The Gallonator said:


> what the hell is going on in this thread?


It appears everyone else saw the humor in that except for ol' Gumbo.


----------



## TigerBarb12 (Jan 7, 2007)

i like rasboras, especially the gold, not to mention they arent aggresive


----------



## Alin10123 (May 22, 2005)

Quick question regarding the gourami tank suggestion. I looked up all of the profiles regarding gouramis and they all seem to be top swimmers. My current pearl gourami's pretty much stay almost exclusively at the top and i can't really see them unless i look for them. If i were to fill my tank up with all of those top swimmers, then wouldn't all the fish be at the top?


----------



## Guest (Feb 22, 2007)

> If i were to fill my tank up with all of those top swimmers, then wouldn't all the fish be at the top?

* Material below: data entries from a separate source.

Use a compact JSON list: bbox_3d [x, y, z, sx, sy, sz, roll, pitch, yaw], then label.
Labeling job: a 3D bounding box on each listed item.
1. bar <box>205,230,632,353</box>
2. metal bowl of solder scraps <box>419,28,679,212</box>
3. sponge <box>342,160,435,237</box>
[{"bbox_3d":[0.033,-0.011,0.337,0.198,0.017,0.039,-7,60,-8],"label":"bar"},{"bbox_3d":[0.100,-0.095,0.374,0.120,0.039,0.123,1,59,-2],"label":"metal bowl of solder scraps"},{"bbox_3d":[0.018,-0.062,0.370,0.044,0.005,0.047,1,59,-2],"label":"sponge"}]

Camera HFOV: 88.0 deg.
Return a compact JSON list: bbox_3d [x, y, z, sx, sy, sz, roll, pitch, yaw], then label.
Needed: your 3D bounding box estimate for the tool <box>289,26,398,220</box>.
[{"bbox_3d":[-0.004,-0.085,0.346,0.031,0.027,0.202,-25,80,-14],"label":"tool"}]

I would think so, yes. I'd atleast put some bottom feeders in the tank.


----------



## Moltenice (Mar 18, 2007)

Hey cool writeup.. thats the kind of stuff I am looking for, help finding the right community...

You know what would be awesome if you ever get board, a picture of all the fish. I have no idea what any of those look like (well the barbs, tetras, and betas I know)........

good write up though..


----------



## davedudeman (Jun 25, 2007)

How does 3 dwarf gourami and 4 angelfish in a 46 gal bow front sound? I was thinking that or about 6 african cichlids.


----------



## Guest (Jul 20, 2007)

gourami may fight


----------



## Arcfusion (Jan 4, 2008)

swordtailbreedr said:


> gourami may fight



Not if you keep them with gouramies, however they will make mincemeat of guppies.

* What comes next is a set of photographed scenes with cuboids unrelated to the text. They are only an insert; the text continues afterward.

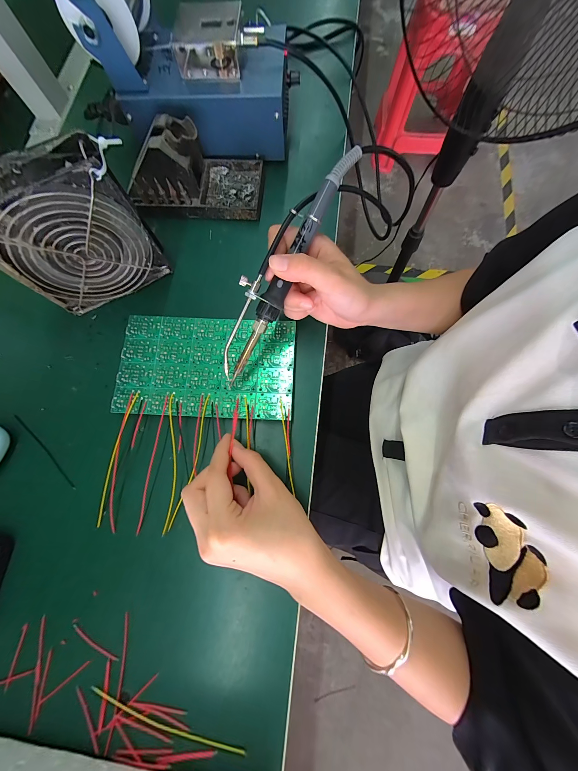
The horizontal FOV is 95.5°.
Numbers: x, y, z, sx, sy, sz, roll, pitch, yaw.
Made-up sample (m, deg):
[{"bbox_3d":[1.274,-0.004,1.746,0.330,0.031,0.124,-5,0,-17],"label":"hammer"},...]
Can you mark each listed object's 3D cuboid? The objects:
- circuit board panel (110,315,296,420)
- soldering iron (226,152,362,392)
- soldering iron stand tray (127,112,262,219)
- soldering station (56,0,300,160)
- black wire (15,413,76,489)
[{"bbox_3d":[-0.082,-0.020,0.262,0.173,0.004,0.100,3,76,3],"label":"circuit board panel"},{"bbox_3d":[-0.009,-0.097,0.215,0.033,0.017,0.204,32,101,8],"label":"soldering iron"},{"bbox_3d":[-0.105,-0.248,0.297,0.147,0.071,0.080,5,76,2],"label":"soldering iron stand tray"},{"bbox_3d":[-0.102,-0.348,0.290,0.205,0.133,0.119,-2,76,0],"label":"soldering station"},{"bbox_3d":[-0.241,0.064,0.259,0.100,0.004,0.005,42,80,10],"label":"black wire"}]

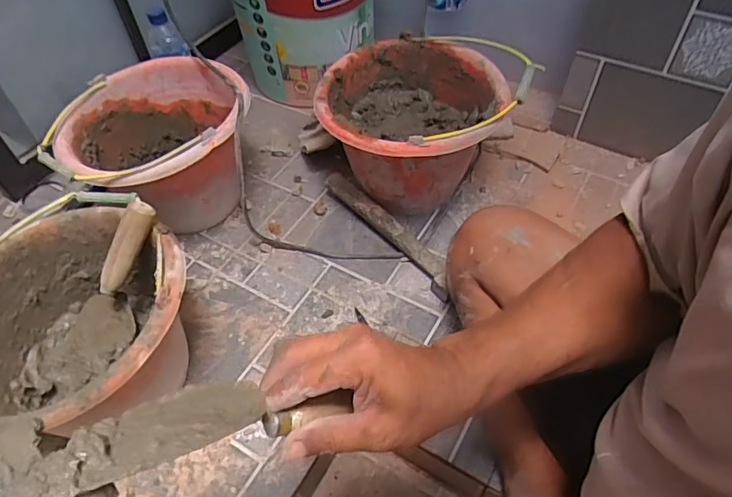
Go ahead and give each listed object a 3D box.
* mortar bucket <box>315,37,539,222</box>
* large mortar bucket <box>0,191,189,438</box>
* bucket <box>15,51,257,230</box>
[{"bbox_3d":[0.086,-0.190,0.859,0.290,0.200,0.285,-1,51,2],"label":"mortar bucket"},{"bbox_3d":[-0.345,0.099,0.639,0.268,0.181,0.283,-1,51,2],"label":"large mortar bucket"},{"bbox_3d":[-0.326,-0.151,0.864,0.278,0.199,0.278,-1,51,2],"label":"bucket"}]

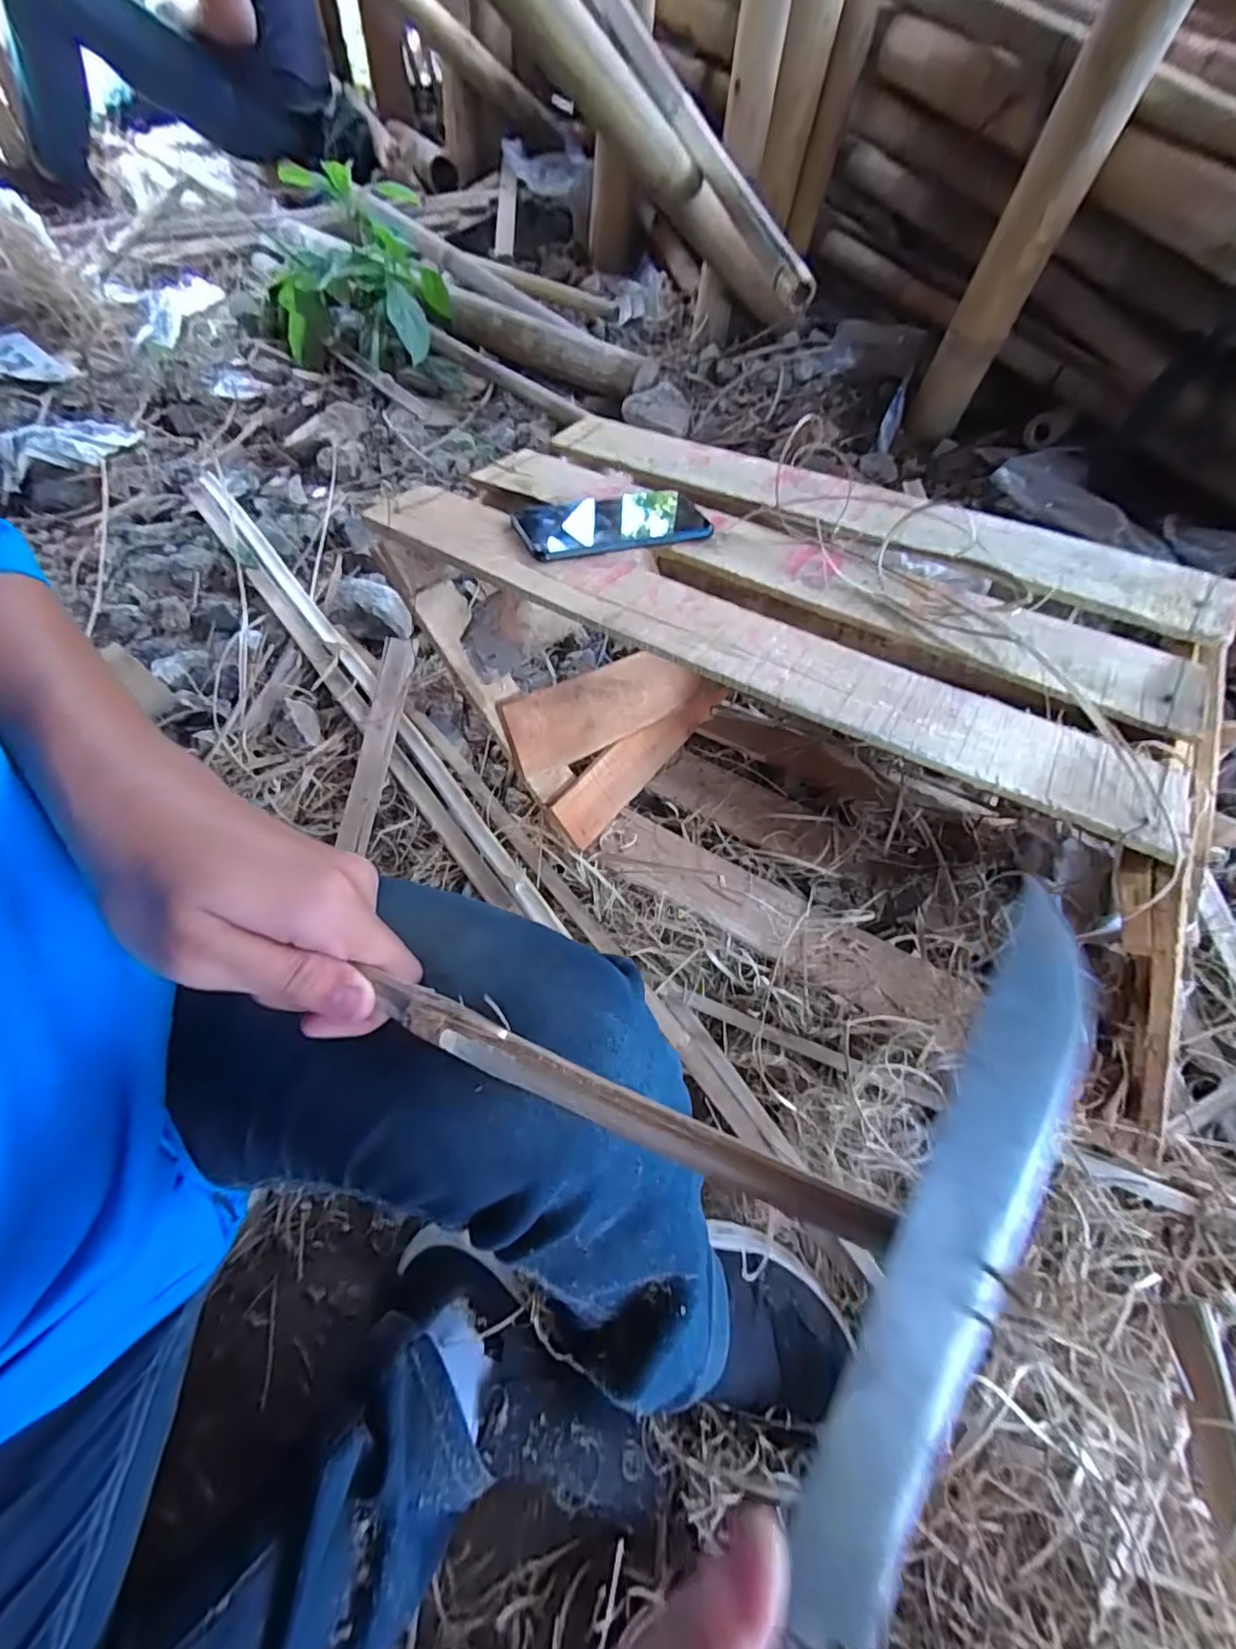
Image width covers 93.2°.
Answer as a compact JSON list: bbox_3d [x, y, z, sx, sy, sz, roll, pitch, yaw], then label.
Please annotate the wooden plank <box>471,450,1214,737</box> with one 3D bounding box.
[{"bbox_3d":[0.134,-0.212,0.465,0.574,0.019,0.084,29,60,18],"label":"wooden plank"}]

And just a question, I saw this weird fish at Big Als the other day, it was like a hatchet fish (they way it looks like it was cut in half) and puffer fish (it was kind of fat) mix but it had like these spikes coming out of it. It was in a tank with lots of other fish, I thought it could have been a Buterfly Cichlid, but I dunno.


----------



## eterry (Dec 7, 2008)

*Fish Choice*

I would reccomend Rams and Gourami in tanks of 20gal or larger. They have been my favorite to keep. I would also recommend against barbs for a community tank. They won't kill alot of fish but will annoy them constantly. My odessa(rosy) barbs acted like a school of little sharks and harrassed even fish 5 times bigger than them until I took them back.


----------



## trashion (Aug 24, 2007)

Thread necromancy!


----------



## micstarz (Oct 22, 2005)

CM, for South American Blackwaters wouldn't a shoal of discus and a pair of altums work better?


----------



## COM (Mar 15, 2008)

Why is this thread sticky?


----------



## Dragonbeards (Dec 14, 2008)

Cool ideas. I like the idea of a species tank. In fact, I am going to have a 20g planted with a school of Danios.


----------



## llamas (Jun 29, 2009)

I loke the idea about having all species formt he same region. i tried it, but then fell to the beauty of fish from other parts of the world. It's so hard....


----------



## N0z (Jun 3, 2009)

awesome tips


----------